- Born: July 23, 1858 Torquay, Victoria
- Died: September 29, 1921 (aged 63) Launceston, Tasmania
- Spouse: Honora Ballard ​(m. 1878)​
- Children: 13, including Ivan Nello Holyman and Victor Holyman
- Father: William Holyman

= William Holyman Jr. =

Australian businessman (1858–1921)

William Holyman Jr. (1858–1921) was an Australian shipping magnate and owner of the shipping company William Holyman & Sons.

== Early life and education ==
William Holyman Jr. was born in Torquay, Victoria on 23 July 1858. His father William Holyman was a mariner from Barton-upon-Humber, England who established the William Holyman & Sons shipping company in Devonport, Tasmania. William Jr. had three siblings: Thomas Henry, James, and Susannah. The Holyman children all attended a small school run by a former ship's captain.

== Career ==
Holyman began working for his father's shipping business in 1871, when he was thirteen years old. He became captain of the Colleen Bawn in 1877. He married Honora Ballard on 1 January 1878, and their honeymoon took place on his first voyage aboard the Colleen Bawn.

After his father's retirement from the sea in 1886, Holyman became owner of Holyman & Sons in 1887. He relocated the company's headquarters from Devonport to Launceston, Tasmania in 1899. Holyman & Sons competed fiercely with Huddart Parker and Union Steam Ship Company, and soon began buying steamships to replace its sailing fleet during this period.

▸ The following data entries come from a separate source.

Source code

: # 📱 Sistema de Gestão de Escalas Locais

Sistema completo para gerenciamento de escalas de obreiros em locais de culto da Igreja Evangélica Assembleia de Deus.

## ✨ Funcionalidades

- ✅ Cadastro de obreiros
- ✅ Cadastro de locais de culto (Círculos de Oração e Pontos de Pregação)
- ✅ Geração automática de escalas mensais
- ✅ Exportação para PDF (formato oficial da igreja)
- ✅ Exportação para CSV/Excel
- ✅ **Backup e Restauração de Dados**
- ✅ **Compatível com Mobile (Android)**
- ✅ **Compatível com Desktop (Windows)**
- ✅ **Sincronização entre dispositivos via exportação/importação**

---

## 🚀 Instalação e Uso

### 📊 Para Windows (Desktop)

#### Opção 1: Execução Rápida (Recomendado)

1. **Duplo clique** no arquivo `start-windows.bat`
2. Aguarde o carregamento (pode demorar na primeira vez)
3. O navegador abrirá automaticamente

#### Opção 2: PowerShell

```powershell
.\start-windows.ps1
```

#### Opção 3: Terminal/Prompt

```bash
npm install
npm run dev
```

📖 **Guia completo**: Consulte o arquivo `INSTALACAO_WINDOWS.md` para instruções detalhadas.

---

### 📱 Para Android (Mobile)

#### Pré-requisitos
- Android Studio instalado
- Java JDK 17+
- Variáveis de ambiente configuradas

In 1901, Holyman was left in complete control of the company after his father retired fully. Holyman spent his remaining years in Launceston. On 29 September 1921, Holyman died from coronary vascular disease. He and his wife Honora had six sons, including Ivan Nello Holyman and Victor Holyman, and seven daughters. His daughter Love was excluded from his will because she had converted to Catholicism. After William Holyman Jr.'s death, his brother James took over the company.